▶ [EXERCISE BRIEF]: Could you transcribe all of the data word for word?
*** Opening SUPPLIED ENTRIES ***
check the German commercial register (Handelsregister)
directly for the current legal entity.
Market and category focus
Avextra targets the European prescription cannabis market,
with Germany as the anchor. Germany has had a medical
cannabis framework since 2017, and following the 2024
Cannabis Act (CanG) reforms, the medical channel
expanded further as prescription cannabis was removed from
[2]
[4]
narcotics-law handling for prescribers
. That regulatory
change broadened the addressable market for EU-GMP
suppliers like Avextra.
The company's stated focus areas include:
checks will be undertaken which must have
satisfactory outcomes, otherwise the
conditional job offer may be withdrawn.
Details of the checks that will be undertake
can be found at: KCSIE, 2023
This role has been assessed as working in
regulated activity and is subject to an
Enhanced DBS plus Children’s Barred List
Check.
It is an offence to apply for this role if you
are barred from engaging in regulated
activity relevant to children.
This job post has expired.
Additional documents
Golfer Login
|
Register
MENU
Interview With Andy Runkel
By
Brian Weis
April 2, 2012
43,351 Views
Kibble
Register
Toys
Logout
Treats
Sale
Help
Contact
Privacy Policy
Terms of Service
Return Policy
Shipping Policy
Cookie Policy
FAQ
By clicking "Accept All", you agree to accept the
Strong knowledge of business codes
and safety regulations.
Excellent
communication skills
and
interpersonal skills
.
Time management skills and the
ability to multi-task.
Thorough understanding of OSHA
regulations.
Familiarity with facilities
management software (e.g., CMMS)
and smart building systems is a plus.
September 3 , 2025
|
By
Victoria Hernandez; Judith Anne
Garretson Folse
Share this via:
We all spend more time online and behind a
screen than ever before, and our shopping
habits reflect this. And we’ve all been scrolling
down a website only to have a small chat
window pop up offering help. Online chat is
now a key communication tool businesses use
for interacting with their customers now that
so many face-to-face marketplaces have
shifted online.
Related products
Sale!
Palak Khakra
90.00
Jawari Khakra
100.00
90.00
*** Closing SUPPLIED ENTRIES ***
▶ [OUTPUT OF THE TASK]:
check the German commercial register (Handelsregister)
directly for the current legal entity.
Market and category focus
Avextra targets the European prescription cannabis market,
with Germany as the anchor. Germany has had a medical
cannabis framework since 2017, and following the 2024
Cannabis Act (CanG) reforms, the medical channel
expanded further as prescription cannabis was removed from
[2]
[4]
narcotics-law handling for prescribers
. That regulatory
change broadened the addressable market for EU-GMP
suppliers like Avextra.
The company's stated focus areas include:
checks will be undertaken which must have
satisfactory outcomes, otherwise the
conditional job offer may be withdrawn.
Details of the checks that will be undertake
can be found at: KCSIE, 2023
This role has been assessed as working in
regulated activity and is subject to an
Enhanced DBS plus Children’s Barred List
Check.
It is an offence to apply for this role if you
are barred from engaging in regulated
activity relevant to children.
This job post has expired.
Additional documents
Golfer Login
|
Register
MENU
Interview With Andy Runkel
By
Brian Weis
April 2, 2012
43,351 Views
Kibble
Register
Toys
Logout
Treats
Sale
Help
Contact
Privacy Policy
Terms of Service
Return Policy
Shipping Policy
Cookie Policy
FAQ
By clicking "Accept All", you agree to accept the
Strong knowledge of business codes
and safety regulations.
Excellent
communication skills
and
interpersonal skills
.
Time management skills and the
ability to multi-task.
Thorough understanding of OSHA
regulations.
Familiarity with facilities
management software (e.g., CMMS)
and smart building systems is a plus.
September 3 , 2025
|
By
Victoria Hernandez; Judith Anne
Garretson Folse
Share this via:
We all spend more time online and behind a
screen than ever before, and our shopping
habits reflect this. And we’ve all been scrolling
down a website only to have a small chat
window pop up offering help. Online chat is
now a key communication tool businesses use
for interacting with their customers now that
so many face-to-face marketplaces have
shifted online.
Related products
Sale!
Palak Khakra
90.00
Jawari Khakra
100.00
90.00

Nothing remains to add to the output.